** start Page extract **

13 thoughts on “My Ableton Live workflow for recording vocals.”

  1. hi Seán – Satronica’s stuff is great

    i’m going to go totally off topic here as I’ve never recorded a vocal into a DAW in my life, but this post just reminds me of something which constantly nags me, and may seem stupid to a lot of people eheh, but I really dont know what to use the session view for – I literally NEVER use it – the only time may be occasionally when I’m first starting a project to check that the tracks are ‘armed’ before recording a MIDI track or whatever – so much of what I do involves automation envelopes that this doesnt happen much though…

    Is the advantage that you can kinda chuck stuff in it really quick and play it like a massive sampler or something?

  2. When you start building a song in Cubase for example you make a loop at the beginning of the arrangement. Imagine that loop where you start experimenting as an entire page on steroids. Thats only a small jist of it but a quick explanation of Session View.

  3. I c – i might try dropping all my wav’s/samples straight into that view first for the next track I make.

  4. I’ve recorded vocals for my own band a few times in Live. I used the arrangement view though, and like you created 3-4 duplicate tracks containing each take. I recorded a vocal take on each track.

    I performed comped by using Live automation to mute the sections of tracks I did not want to use – while manually cutting and comping the takes onto one track may have been cleaner, this method allowed me to use appropriate takes to double vocals where necessary. I routed the output of the vocal takes to another track on which I kept one set of vocal effects.

    That said, since I last recorded vocals I have bought Logic Studio, and find the takes/comping system in there to be fantastic.

  5. I don’t use Live, but I have a similar process. Usually I mock up a basic drum track and record the basic progression with an acoustic guitar. Then after I have it sounding nice, I record it another time, but play the verses twice. So, when I’m recording vocals, I have a second chance to fix a problem. If I’m trying a different note or shortening some syllables or something I can try them when I’m thinking about it. Then, after recording, I can hear both versions, one right after the other.

** end Page extract **
** start Information supplied **

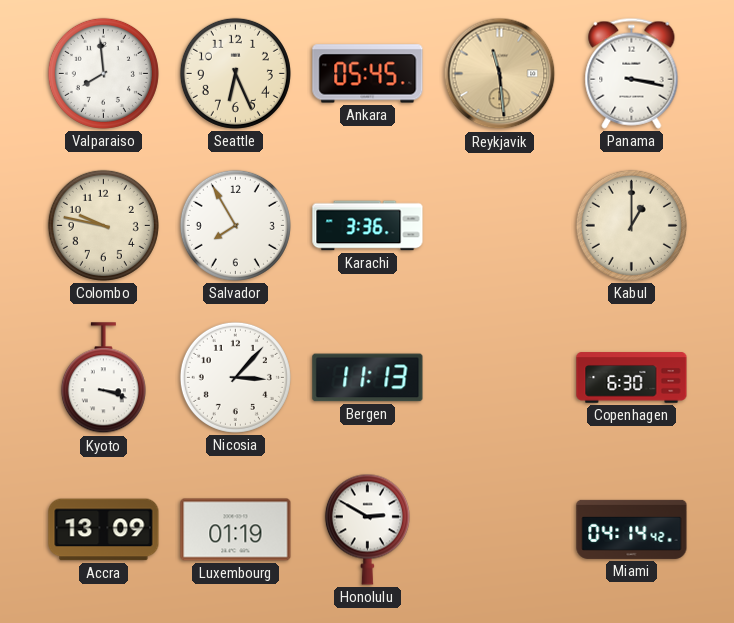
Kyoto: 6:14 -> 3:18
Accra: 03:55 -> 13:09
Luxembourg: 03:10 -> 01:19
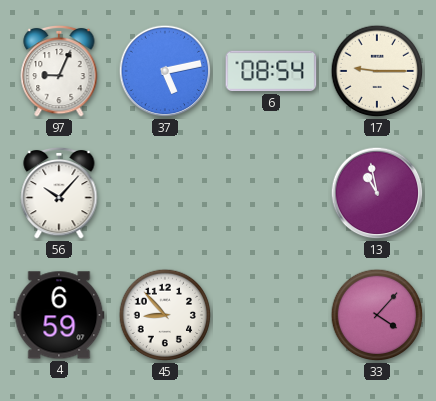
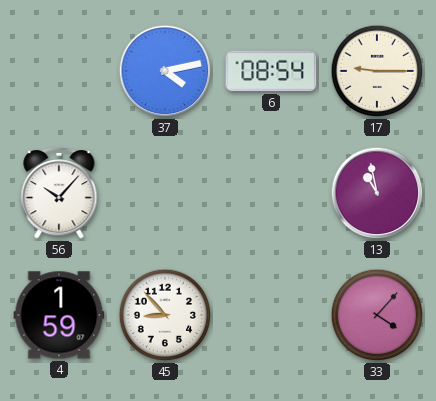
97: 9:04 -> none
37: 5:13 -> 4:13
4: 6:59 -> 1:59
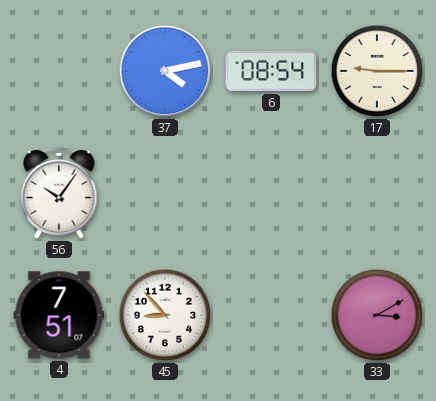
56: 10:07 -> 10:06
13: 10:58 -> none
4: 1:59 -> 7:51
33: 4:07 -> 3:10
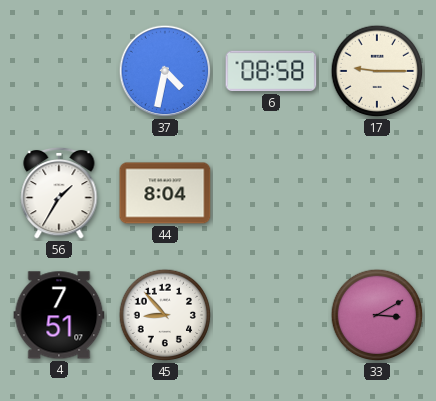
37: 4:13 -> 4:32
6: 08:54 -> 08:58
56: 10:06 -> 1:35
44: none -> 8:04
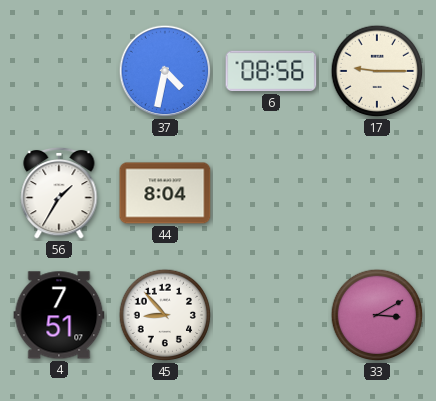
6: 08:58 -> 08:56
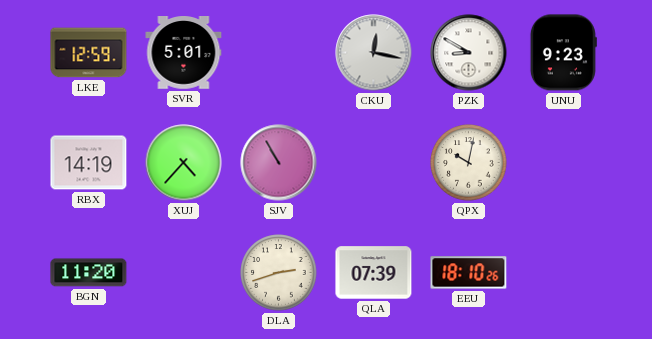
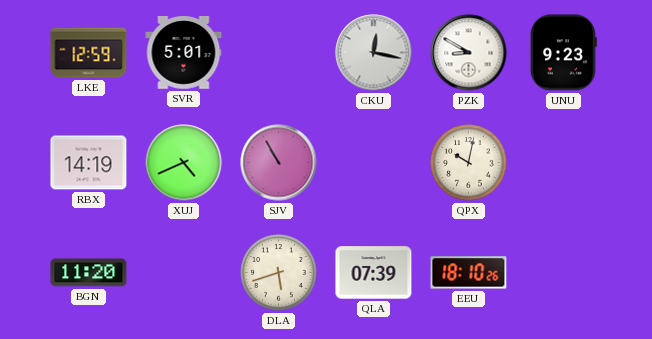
XUJ: 4:37 -> 4:41
DLA: 2:42 -> 5:42
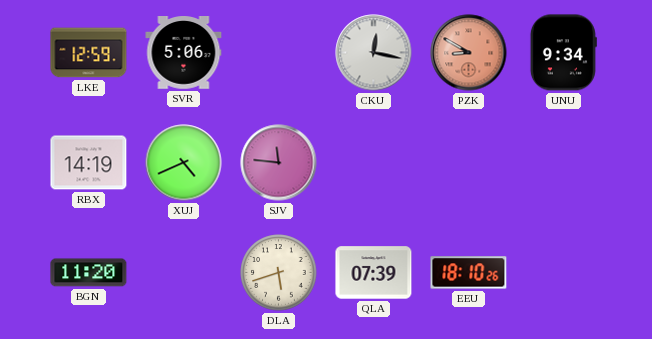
SVR: 5:01 -> 5:06
PZK dial: white -> salmon
UNU: 9:23 -> 9:34
SJV: 10:55 -> 11:46
QPX: 10:02 -> none
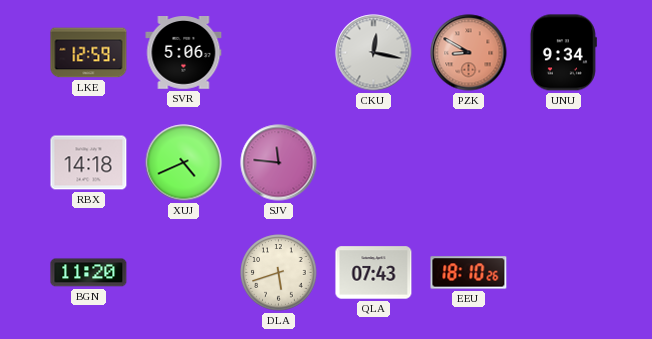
RBX: 14:19 -> 14:18
QLA: 07:39 -> 07:43
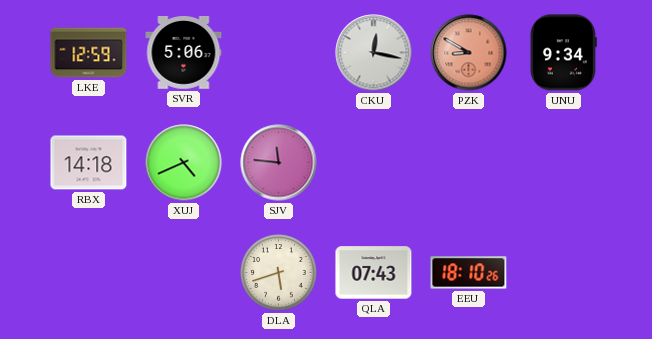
BGN: 11:20 -> none
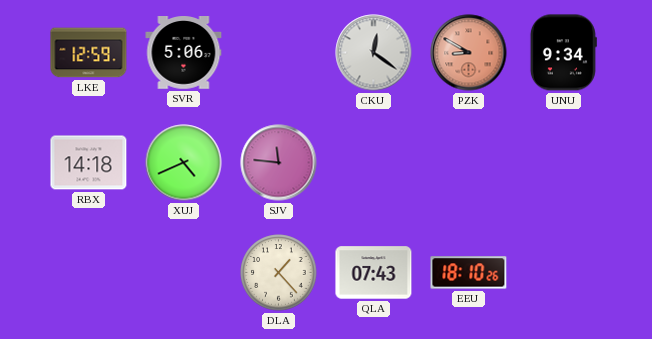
CKU: 12:17 -> 12:21
DLA: 5:42 -> 1:23
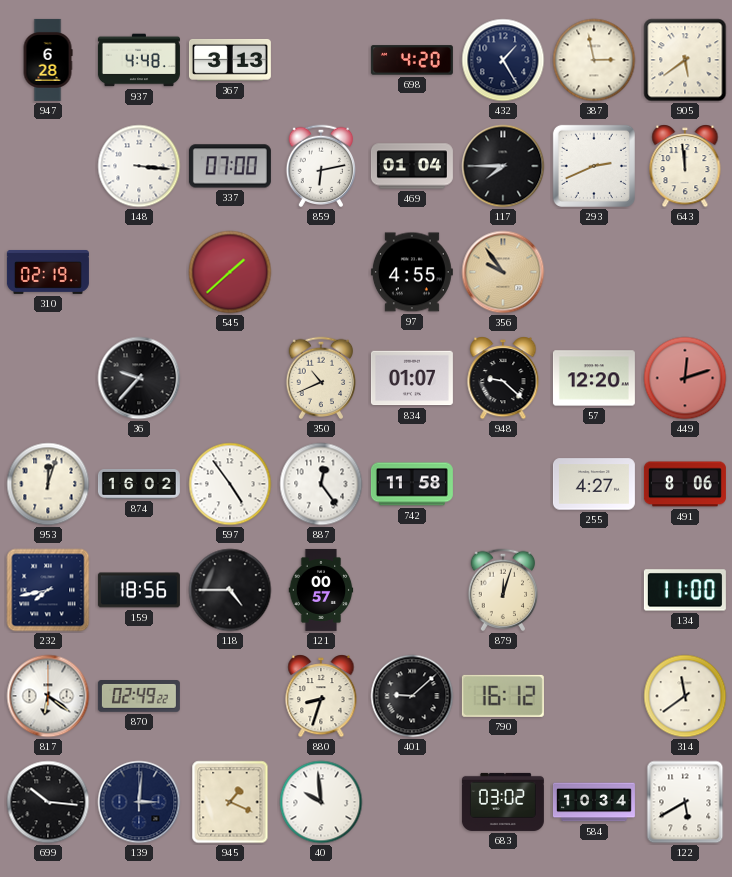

** end Information supplied **

» **To do**
**a)** Answer these about the comment thread on recording vocals in Ableton Live, one answer per line:
(i) What does the commenter who never uses session view say is the only time they might open it?
(ii) What did the commenter who recorded vocals for their own band use to mute the sections of takes they did not want?
(iii) What instrument does the commenter who doesn't use Live record the basic progression with?
**b)** Write what comes next in the comment thread on recording vocals in Ableton Live, picking up after its last sentence.

» **Answers to each task**
**a)**
(i) Occasionally, when first starting a project, to check that the tracks are armed before recording a MIDI track.
(ii) Live automation.
(iii) An acoustic guitar.

**b)**
    Once I figure out what sounds right, I record vocals for the whole song straight through 4 or 5 times. I tend to get picky with my vocals, so often I’ll work with one verse at a time, picking the lines that I like and perfecting how it sounds. I like a lot of harmonics, so I’ll lay down 3 or more harmonic tracks over a verse, one verse at a time. Then I’ll move onto the chorus.

    One I’m finished, I’ll work with the instruments and tracking them, then rework the vocals back into them again.

    Not the most efficient way of doing it, but it gets done. :)

  6. hey oliver, yeah been reading the blog for a while now. thought i’d commented before but obviously never got around too it. i’ve started doing some vocals with jensen now as well, and just generally experimenting with sounds a lot more. we’ve been just tracking them into soundforge and then loading them as samples into renoise and messing about with them in there. we’ve been getting the bare bones of the tracks down and then getting the vocals down over the top, generally just doing one take.

    working with matt is great though, i just get him the tracks sent over and he does his thing. i get back excellent quality already fx’d vocals to just lay over the top. its perfect. i’ve actually been working on a remix of that “Revenge Plan” track as well. i finished off an electro remix but i don’t think he wants it now. you’re right though, his vocals are very arabic sounding in how he sings them.

    hey raytrace, yeah satronica is a quality vocalist and not a bad producer either ;)

  7. Thanks for this! I just started using Live but haven’t tried recording vox yet. I’ll be sure to use this as reference.

    Since everybody here seems to make music, I am hoping some of you might be interested in taking a survey I’ve put together. It asks musicians how they collaborate on music, engage fans, and profit from their art. Its only 11 questions, so it will only take a minute. Thanks!

    Find the survey @

  8. Hey. Question not about recording but mixing.
    is there a possibility to route track return A to B ?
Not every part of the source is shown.